---------- DATA FOR ANALYSIS
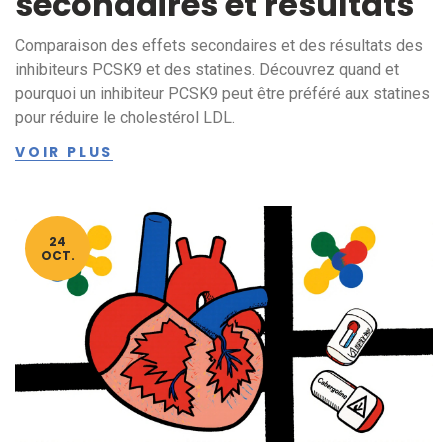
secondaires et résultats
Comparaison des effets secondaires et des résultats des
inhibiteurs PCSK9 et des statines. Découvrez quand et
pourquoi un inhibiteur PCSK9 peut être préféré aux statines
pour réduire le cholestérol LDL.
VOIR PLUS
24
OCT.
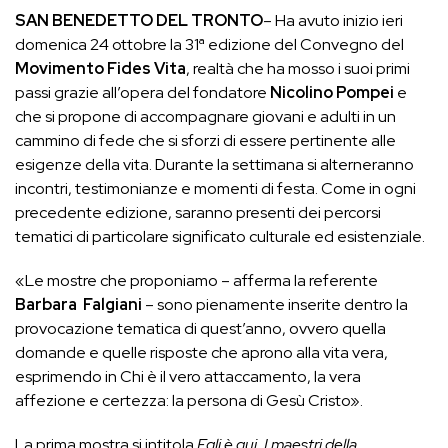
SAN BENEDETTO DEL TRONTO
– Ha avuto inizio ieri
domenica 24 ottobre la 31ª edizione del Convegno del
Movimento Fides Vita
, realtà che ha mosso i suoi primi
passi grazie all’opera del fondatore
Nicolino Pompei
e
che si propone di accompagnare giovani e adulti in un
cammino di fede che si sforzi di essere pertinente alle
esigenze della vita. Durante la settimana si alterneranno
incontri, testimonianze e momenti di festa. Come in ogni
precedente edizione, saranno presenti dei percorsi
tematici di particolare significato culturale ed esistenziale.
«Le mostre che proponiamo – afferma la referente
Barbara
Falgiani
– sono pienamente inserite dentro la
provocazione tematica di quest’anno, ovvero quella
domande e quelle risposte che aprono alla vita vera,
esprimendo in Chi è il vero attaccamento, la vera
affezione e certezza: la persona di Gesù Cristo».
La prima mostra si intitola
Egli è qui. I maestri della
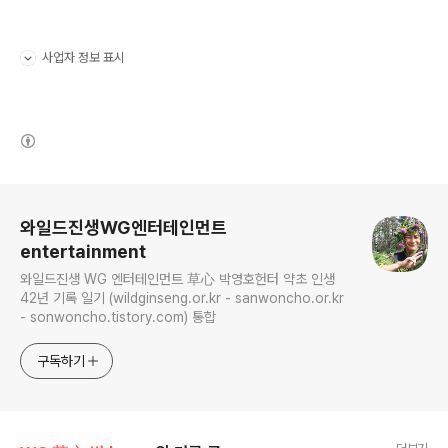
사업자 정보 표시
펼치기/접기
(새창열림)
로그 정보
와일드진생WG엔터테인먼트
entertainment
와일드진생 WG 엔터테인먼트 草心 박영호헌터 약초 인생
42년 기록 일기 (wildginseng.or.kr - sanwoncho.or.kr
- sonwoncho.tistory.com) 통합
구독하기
--------------------
---------- DATA FOR ANALYSIS
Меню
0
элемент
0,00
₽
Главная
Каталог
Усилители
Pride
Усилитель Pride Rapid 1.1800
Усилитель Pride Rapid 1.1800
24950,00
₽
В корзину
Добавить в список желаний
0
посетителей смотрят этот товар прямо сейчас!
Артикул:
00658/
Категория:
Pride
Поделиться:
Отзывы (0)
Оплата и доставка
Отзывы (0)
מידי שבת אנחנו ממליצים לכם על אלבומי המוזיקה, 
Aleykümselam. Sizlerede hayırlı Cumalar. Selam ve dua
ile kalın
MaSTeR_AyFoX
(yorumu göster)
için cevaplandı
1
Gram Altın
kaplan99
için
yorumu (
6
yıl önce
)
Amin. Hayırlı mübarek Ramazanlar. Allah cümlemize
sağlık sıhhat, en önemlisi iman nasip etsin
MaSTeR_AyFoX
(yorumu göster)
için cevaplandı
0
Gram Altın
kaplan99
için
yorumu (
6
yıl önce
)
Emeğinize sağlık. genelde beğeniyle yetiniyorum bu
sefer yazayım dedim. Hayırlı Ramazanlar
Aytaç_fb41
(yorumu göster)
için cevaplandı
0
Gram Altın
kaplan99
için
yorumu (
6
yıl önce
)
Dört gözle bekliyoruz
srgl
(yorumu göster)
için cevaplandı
--------------------
* [TASK DIRECTIONS] Copy the lines of the first block of items from the line with "SAN BENEDETTO DEL TRONTO" up to and including the line with "che si propone".

* [COMPLETED EXERCISE]
SAN BENEDETTO DEL TRONTO
– Ha avuto inizio ieri
domenica 24 ottobre la 31ª edizione del Convegno del
Movimento Fides Vita
, realtà che ha mosso i suoi primi
passi grazie all’opera del fondatore
Nicolino Pompei
e
che si propone di accompagnare giovani e adulti in un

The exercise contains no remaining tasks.